Even if the data gaps were filled and methods and understanding of the data perfected, research is still limited by the number of persons with relevant exposures for some important exposures and populations. Thus, the spontaneous adverse experience reporting systems are still needed to generate signals for infrequent exposures and rare outcomes. Despite having 59,594,132 person-years of follow-up in the EU-ADR, it was estimated that it would be possible to detect relative risks for two outcomes of interest for commonly used medications: a relative risk of 2 for only 23 % of available medications for outcomes as frequent as myocardial infarction (an association that would not be detectable from spontaneous reports alone) and for only 1 % for events as rare as rhabdomyolysis [102]. Similar challenges have been observed for studies on non-steroidal anti-inflammatory drugs in pediatric populations in a multi-database project in Europe and studies of asthma mortality in users of long-acting β-agonists in chronic asthma in nine US databases [77, 103].

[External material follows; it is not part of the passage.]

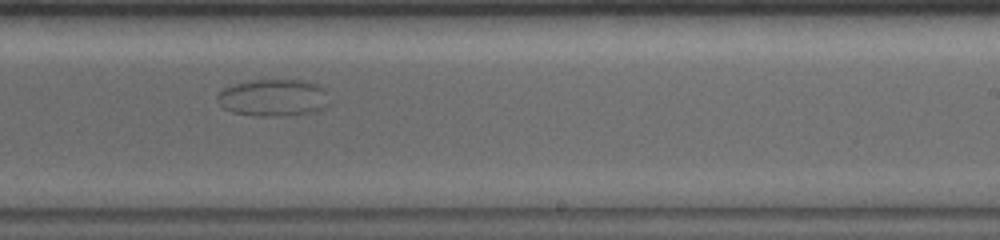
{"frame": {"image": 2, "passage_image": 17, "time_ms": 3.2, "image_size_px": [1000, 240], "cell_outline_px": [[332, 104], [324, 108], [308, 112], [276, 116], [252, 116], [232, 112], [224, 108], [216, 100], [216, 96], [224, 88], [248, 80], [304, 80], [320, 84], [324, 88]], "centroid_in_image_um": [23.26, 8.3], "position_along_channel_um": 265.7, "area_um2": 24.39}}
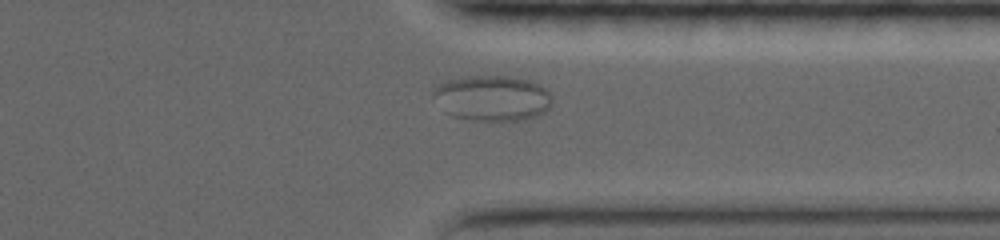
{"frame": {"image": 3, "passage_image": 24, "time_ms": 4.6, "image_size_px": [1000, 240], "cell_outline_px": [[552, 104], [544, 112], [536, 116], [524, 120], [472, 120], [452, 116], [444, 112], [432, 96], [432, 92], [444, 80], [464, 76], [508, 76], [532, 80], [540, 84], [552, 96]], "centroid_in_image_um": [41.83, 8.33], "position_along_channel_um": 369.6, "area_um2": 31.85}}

Use of healthcare databases for ‘high-throughput’ signal refinement and wide-scale signal generation activities may not be advisable until we can better target these applications to the right data sources appropriate for specific exposures and outcomes. Currently, such targeting is dependent on experts who are knowledgeable about the clinical context (e.g., how products are prescribed and taken, how outcomes are diagnosed and recorded, what risk factors must be considered). In addition, experts need to understand the nuances of individual databases and the clinical practice patterns they represent, and must be facile with methods for minimizing bias, particularly confounding by medication indication. The increasing amounts of potentially linkable healthcare and non-healthcare records from multiple ‘big data’ sources add new challenges to such targeting. Without appropriate care, we risk finding an overabundance of false signals and false assurance from the absence of signals, with associated consequences for patients and the healthcare system.